The goal of this elective was to analyse the functionality and intelligence of a basic Roomba and to then redesign and improve this. To do so we modelled the behaviour inside of MATLAB. We then used this to create simulation inside of matlab to generated datasets of the Roomba. They consisted of data of the location of the roomba, and the amount of dirt it collected on each location. After collecting the data we split up. My groupmenbers set out to use these data sets as input for machine learning to generate maps of a room with hotspots of dirt. I then used their maps to generate an effictient route for the roomba to take inbetween each dirt hotspot. This allowed to roomba to more efficiently clean the room.

Understanding the Roomba

At the beginning of the project the goal was to understand the roomba and create a simulation of the roomba inside of matlab. To do so we learned the basic of simulink, simscape and control logic. We also played around and tried different contorl logics for the roomba. Next to simulation we also trested how the actual roomba collectects data. Here we did an expirement gathering the position and dirt data from the Roomba.

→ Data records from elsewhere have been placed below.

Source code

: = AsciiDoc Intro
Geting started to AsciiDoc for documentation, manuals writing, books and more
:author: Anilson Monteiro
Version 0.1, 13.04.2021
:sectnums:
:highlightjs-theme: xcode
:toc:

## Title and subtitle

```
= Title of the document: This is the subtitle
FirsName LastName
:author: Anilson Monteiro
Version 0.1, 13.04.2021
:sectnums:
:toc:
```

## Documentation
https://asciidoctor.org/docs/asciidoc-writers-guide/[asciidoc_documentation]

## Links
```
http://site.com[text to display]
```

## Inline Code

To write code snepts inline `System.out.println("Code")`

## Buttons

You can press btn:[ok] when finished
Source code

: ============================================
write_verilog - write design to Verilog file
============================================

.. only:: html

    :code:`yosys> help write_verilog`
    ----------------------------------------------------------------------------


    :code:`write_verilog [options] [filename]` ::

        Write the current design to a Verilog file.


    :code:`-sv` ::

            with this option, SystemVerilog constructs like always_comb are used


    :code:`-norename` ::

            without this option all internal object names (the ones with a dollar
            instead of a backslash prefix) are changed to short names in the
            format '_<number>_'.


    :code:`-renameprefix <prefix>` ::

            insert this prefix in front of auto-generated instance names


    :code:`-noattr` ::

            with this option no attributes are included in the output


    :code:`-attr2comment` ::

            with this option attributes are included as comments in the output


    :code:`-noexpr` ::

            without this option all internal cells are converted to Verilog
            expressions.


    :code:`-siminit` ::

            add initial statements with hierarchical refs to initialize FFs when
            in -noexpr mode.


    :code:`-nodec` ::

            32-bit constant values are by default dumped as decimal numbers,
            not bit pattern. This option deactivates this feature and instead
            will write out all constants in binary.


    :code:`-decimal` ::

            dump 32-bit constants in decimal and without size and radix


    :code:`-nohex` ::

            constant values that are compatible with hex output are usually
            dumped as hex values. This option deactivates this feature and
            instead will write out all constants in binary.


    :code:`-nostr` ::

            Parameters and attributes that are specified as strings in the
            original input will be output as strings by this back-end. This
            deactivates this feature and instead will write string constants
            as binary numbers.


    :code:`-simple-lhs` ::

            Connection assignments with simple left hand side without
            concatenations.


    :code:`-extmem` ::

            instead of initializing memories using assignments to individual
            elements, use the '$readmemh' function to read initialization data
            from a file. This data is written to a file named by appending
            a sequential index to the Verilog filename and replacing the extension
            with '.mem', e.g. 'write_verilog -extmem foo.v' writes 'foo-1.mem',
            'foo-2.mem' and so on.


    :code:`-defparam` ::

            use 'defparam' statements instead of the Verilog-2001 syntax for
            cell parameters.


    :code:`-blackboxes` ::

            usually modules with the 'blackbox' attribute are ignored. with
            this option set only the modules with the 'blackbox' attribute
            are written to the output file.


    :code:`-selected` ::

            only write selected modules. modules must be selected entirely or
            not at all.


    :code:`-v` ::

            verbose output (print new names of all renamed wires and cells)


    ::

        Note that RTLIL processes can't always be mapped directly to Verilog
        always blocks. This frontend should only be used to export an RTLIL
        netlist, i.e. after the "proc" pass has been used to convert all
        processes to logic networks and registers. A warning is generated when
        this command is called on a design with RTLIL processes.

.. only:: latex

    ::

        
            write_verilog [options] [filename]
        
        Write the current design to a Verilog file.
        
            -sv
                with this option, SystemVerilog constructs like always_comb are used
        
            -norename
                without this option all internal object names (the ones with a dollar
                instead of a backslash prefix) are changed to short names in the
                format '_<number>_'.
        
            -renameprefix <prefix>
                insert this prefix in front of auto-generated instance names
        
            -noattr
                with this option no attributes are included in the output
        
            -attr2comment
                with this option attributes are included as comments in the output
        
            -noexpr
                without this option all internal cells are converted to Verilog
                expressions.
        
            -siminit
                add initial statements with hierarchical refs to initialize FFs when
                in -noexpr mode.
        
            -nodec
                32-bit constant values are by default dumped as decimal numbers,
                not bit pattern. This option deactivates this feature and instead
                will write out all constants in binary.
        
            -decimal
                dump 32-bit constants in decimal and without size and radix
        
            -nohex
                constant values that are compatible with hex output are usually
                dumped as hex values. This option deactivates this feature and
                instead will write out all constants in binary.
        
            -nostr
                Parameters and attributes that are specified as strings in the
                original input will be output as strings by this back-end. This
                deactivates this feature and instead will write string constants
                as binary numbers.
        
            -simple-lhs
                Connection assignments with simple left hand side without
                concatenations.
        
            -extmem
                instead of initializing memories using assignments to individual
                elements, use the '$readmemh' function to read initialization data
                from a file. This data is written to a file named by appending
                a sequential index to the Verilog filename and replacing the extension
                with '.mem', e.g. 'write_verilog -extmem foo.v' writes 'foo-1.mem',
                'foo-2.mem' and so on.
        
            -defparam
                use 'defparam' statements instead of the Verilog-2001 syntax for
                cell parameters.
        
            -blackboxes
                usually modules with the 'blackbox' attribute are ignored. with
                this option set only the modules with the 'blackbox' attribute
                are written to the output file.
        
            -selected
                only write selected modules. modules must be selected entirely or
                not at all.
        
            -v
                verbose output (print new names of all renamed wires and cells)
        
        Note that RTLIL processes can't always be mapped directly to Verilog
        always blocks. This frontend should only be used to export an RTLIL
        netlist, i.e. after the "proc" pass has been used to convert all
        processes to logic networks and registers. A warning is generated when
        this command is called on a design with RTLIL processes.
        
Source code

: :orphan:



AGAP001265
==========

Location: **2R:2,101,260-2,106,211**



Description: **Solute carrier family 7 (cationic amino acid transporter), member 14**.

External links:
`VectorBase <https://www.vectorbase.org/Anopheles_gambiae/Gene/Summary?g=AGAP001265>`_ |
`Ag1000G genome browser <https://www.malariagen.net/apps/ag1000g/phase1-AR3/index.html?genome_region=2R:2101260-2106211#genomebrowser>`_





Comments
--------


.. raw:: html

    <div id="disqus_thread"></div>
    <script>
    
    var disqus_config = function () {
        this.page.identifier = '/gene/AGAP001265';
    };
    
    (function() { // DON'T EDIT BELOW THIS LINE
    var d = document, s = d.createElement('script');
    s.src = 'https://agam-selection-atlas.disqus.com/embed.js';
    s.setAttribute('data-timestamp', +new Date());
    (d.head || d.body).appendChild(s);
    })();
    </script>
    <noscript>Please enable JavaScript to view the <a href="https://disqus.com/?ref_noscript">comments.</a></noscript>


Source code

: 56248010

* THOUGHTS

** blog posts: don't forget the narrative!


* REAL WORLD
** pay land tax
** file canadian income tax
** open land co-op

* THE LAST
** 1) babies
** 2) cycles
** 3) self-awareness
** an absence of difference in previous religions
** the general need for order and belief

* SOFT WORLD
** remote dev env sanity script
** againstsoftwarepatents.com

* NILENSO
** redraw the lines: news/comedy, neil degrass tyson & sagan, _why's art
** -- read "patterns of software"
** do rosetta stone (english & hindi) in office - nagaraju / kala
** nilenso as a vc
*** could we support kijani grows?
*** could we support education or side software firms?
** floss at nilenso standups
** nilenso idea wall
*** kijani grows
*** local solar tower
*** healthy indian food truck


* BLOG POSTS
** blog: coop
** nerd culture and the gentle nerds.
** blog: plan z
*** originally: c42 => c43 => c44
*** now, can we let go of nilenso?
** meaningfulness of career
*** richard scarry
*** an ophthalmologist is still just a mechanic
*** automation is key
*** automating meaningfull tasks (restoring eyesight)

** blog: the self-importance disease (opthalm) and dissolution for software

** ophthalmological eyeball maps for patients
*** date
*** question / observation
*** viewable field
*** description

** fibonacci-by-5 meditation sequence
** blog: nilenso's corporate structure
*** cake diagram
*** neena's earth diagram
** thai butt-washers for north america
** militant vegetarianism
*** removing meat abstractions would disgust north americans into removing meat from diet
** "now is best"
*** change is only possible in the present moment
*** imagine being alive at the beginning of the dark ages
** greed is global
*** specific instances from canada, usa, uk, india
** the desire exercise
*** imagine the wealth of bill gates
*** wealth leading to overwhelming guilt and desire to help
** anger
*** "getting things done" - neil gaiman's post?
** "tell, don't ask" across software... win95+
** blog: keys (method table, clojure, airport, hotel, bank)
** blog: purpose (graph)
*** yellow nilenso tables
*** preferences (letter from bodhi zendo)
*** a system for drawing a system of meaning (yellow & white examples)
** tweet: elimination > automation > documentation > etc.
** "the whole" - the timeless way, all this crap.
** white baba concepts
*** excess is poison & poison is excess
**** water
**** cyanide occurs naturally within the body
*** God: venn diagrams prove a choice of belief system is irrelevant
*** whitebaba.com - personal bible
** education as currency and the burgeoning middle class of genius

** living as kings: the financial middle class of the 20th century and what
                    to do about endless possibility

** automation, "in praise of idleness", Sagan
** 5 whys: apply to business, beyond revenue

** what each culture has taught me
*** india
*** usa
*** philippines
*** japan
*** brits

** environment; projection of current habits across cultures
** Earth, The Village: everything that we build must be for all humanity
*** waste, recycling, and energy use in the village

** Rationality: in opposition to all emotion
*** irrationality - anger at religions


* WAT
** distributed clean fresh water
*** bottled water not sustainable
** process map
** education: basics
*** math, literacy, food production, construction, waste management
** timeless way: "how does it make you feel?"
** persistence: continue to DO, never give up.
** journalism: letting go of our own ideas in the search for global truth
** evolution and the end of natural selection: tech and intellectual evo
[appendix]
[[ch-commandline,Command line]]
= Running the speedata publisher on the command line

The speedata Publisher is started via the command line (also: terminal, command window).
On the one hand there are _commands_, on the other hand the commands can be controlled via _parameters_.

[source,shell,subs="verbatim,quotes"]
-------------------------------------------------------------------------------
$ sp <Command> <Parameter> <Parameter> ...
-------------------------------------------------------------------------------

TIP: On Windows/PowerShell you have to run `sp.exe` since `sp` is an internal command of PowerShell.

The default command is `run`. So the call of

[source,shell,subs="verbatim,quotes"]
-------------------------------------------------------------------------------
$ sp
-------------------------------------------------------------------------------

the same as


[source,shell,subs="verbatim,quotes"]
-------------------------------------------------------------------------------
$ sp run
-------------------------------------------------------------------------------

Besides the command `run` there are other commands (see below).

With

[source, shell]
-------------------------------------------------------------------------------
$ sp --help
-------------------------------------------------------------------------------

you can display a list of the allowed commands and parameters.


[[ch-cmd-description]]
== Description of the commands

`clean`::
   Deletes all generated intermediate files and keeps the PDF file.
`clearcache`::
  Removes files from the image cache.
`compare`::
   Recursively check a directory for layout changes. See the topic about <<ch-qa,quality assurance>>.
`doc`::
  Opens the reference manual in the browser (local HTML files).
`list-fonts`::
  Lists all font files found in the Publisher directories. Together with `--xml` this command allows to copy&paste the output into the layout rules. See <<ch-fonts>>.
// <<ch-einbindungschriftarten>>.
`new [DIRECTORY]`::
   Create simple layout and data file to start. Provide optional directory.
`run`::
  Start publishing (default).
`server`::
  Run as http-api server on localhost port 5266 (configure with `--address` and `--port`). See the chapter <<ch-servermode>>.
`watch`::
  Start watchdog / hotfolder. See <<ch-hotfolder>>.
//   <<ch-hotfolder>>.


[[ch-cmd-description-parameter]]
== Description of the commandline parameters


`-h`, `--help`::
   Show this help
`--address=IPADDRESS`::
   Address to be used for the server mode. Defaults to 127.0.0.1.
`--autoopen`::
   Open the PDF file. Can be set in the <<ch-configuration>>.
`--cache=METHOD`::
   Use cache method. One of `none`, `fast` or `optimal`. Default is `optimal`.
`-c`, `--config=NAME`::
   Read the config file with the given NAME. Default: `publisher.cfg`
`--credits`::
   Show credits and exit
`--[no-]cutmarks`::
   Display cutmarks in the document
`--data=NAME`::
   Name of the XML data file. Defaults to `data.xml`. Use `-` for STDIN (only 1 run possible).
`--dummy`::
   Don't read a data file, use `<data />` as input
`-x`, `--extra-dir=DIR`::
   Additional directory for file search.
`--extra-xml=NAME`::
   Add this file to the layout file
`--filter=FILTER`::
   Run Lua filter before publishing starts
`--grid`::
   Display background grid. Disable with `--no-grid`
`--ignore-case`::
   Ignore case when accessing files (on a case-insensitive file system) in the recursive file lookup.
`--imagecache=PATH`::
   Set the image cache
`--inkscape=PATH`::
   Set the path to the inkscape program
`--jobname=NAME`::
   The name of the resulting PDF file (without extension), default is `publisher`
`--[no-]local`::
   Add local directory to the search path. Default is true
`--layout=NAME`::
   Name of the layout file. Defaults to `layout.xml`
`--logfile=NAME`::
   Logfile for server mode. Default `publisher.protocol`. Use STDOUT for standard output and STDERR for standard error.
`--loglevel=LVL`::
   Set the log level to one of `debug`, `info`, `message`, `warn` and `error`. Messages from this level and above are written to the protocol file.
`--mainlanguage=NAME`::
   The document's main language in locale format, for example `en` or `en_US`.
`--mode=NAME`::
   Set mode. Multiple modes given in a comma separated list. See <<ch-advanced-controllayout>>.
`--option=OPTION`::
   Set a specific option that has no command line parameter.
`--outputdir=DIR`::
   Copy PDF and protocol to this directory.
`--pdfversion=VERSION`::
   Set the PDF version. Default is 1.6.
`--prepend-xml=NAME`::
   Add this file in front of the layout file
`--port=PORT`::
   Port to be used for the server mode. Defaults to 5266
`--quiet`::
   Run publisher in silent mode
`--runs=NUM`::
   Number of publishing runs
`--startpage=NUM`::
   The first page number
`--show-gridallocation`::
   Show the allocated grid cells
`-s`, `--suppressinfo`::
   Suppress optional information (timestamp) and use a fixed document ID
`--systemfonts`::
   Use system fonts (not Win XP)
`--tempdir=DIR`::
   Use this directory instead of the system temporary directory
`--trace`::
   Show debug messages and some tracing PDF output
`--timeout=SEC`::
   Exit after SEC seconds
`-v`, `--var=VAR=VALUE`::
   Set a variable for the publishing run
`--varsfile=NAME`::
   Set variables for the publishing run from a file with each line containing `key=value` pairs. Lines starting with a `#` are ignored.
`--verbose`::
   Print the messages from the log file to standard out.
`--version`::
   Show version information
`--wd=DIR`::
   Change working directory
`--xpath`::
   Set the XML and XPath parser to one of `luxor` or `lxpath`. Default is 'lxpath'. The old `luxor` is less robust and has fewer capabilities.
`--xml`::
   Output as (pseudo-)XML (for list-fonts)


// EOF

Using the simulations we created data sets of the roomba running in the room and colecting data on the location of the room and the amount of dirt on each location

Optimizing

Having generated the data we set out to optimize the Roomba. To do so we wanted to create a map of how the room looks, what hotspots of the dirt are and how they changed throughout the week. With that map, we wanted to create an optimal route for the Roomba to run sometimes to only clean the hotspots of dirt and do a full clear of the room once a week. Making the Roomba overall more efficient and effective. 
To do so we split up the work, my group mates set out to create the maps using classification learning, fitting neural networks and time series neural networks. I set out to generate the optimal path for the Roomba to take through a certain room.

A* search algorithm

As a first step towards creating an optimal path through a room was to determine the quickest path between each spot. To do so I implementen an A* search alogrithm in MATLAB. Then I let it run and determine the shortest path inbetween each hotspot of dirt.

Genetic Algorithm

Having generated data on the distance between each point, the optimal order of points to visit needed to be determined, the travelling salesman problem. To attack this problem I programmed a genetic algorithm inside of MATLAB and let it run to generate the optimal path between all the points.